═══ Working data
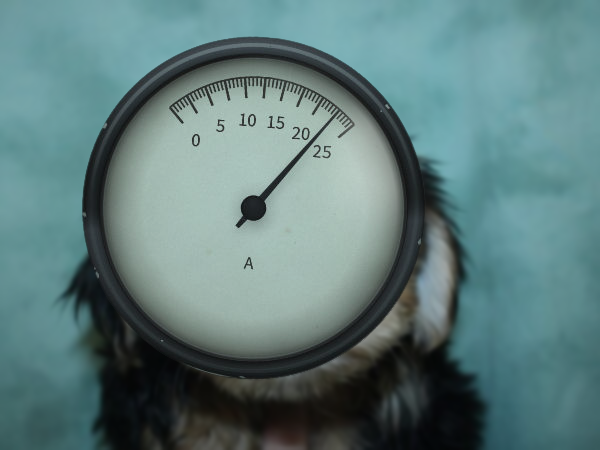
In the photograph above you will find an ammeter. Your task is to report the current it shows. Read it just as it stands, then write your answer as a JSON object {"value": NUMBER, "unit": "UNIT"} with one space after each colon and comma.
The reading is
══════
═══ Working data
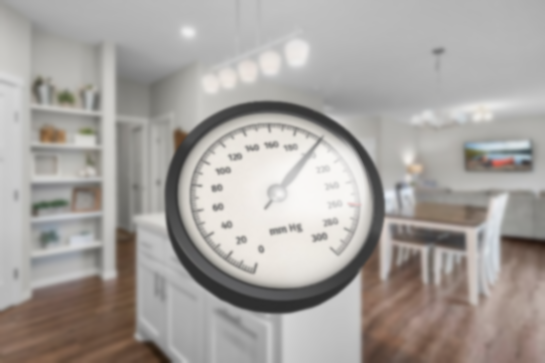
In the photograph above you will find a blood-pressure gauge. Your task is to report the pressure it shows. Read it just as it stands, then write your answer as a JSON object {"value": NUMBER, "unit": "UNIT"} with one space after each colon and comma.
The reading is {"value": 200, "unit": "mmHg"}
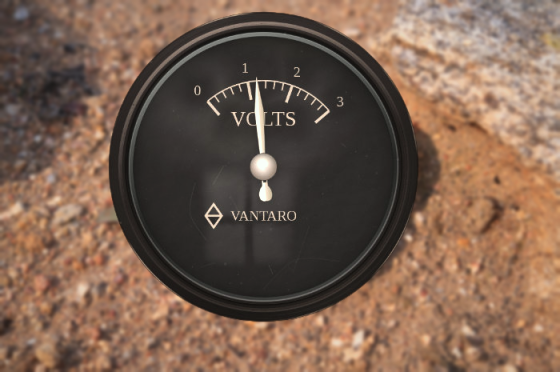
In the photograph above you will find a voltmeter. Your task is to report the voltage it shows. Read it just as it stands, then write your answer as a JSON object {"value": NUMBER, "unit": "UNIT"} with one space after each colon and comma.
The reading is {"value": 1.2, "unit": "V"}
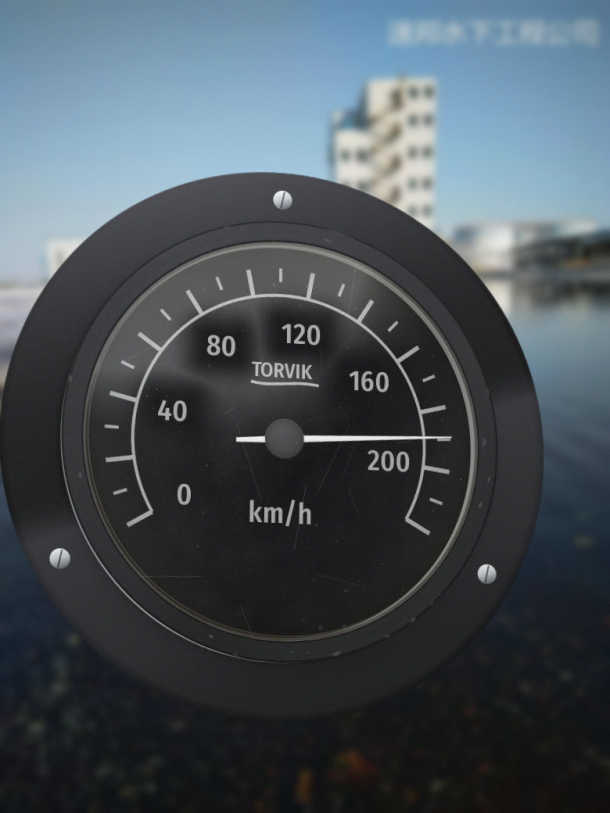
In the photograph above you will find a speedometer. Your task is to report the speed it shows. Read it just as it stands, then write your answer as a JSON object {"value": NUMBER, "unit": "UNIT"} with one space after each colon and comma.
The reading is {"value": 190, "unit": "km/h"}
══════
═══ Working data
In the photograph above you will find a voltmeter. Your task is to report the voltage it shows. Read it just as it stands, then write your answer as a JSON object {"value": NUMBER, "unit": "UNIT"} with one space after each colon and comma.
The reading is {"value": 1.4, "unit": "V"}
══════
What you should do :: Please list each line in the data above that contains the word "reading", copying every such line in full.

Task output ::
The reading is
The reading is {"value": 200, "unit": "mmHg"}
The reading is {"value": 1.2, "unit": "V"}
The reading is {"value": 190, "unit": "km/h"}
The reading is {"value": 1.4, "unit": "V"}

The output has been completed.